◆ Data in this exercise
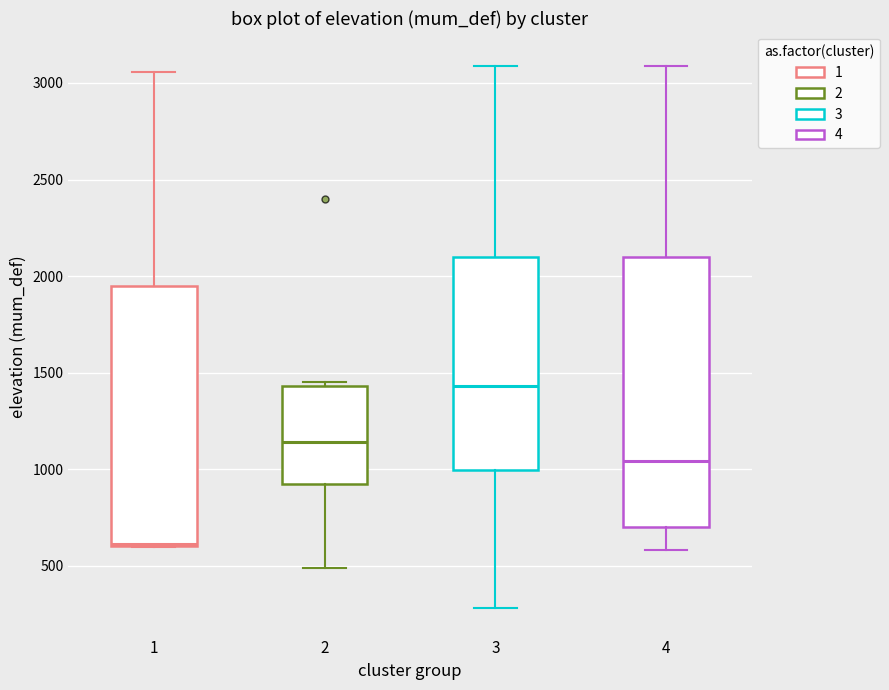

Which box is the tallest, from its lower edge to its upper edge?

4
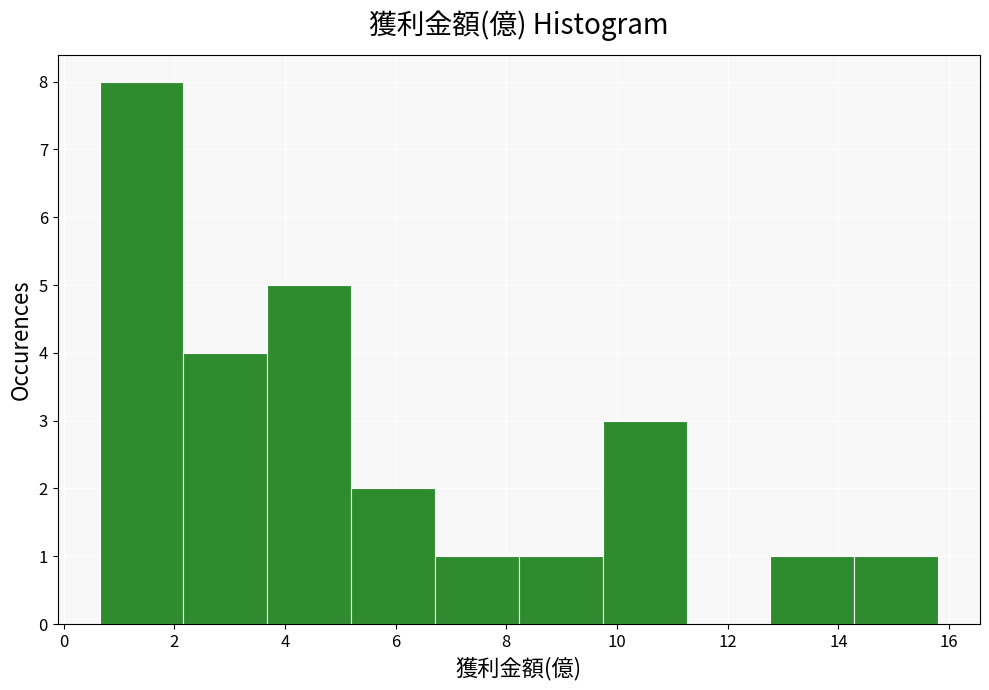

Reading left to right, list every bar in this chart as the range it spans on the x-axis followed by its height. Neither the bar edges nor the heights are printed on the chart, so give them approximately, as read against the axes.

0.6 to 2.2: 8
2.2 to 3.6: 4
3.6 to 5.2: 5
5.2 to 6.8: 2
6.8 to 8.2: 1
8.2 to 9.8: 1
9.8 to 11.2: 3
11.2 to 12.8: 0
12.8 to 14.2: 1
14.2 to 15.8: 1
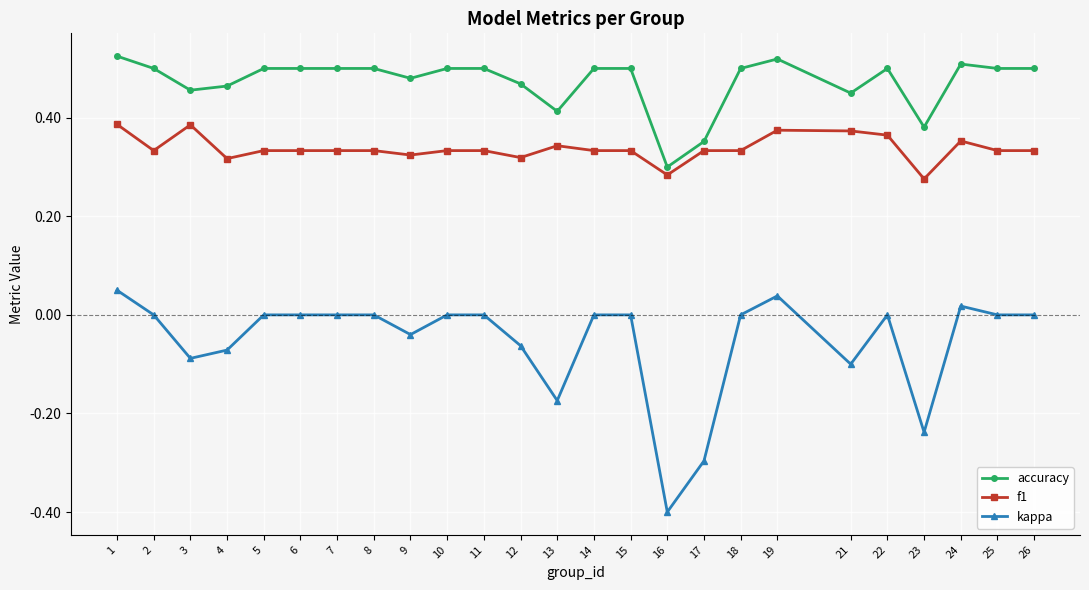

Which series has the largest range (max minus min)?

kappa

◆ Exercise goal
Rewrite the entries from the line containing "Reading left to" through the end of the entries, both ends included, as a Markdown table with the columns Row and Text, one line per row, skipping blank lines. Leave the pictures out of the table.

◆ Response to this exercise
| Row | Text |
|---|---|
| 1 | Reading left to right, list every bar in this chart as the range it spans on the x-axis followed by its height. Neither the bar edges nor the heights are printed on the chart, so give them approximately, as read against the axes. |
| 2 | 0.6 to 2.2: 8 |
| 3 | 2.2 to 3.6: 4 |
| 4 | 3.6 to 5.2: 5 |
| 5 | 5.2 to 6.8: 2 |
| 6 | 6.8 to 8.2: 1 |
| 7 | 8.2 to 9.8: 1 |
| 8 | 9.8 to 11.2: 3 |
| 9 | 11.2 to 12.8: 0 |
| 10 | 12.8 to 14.2: 1 |
| 11 | 14.2 to 15.8: 1 |
| 12 | Which series has the largest range (max minus min)? |
| 13 | kappa |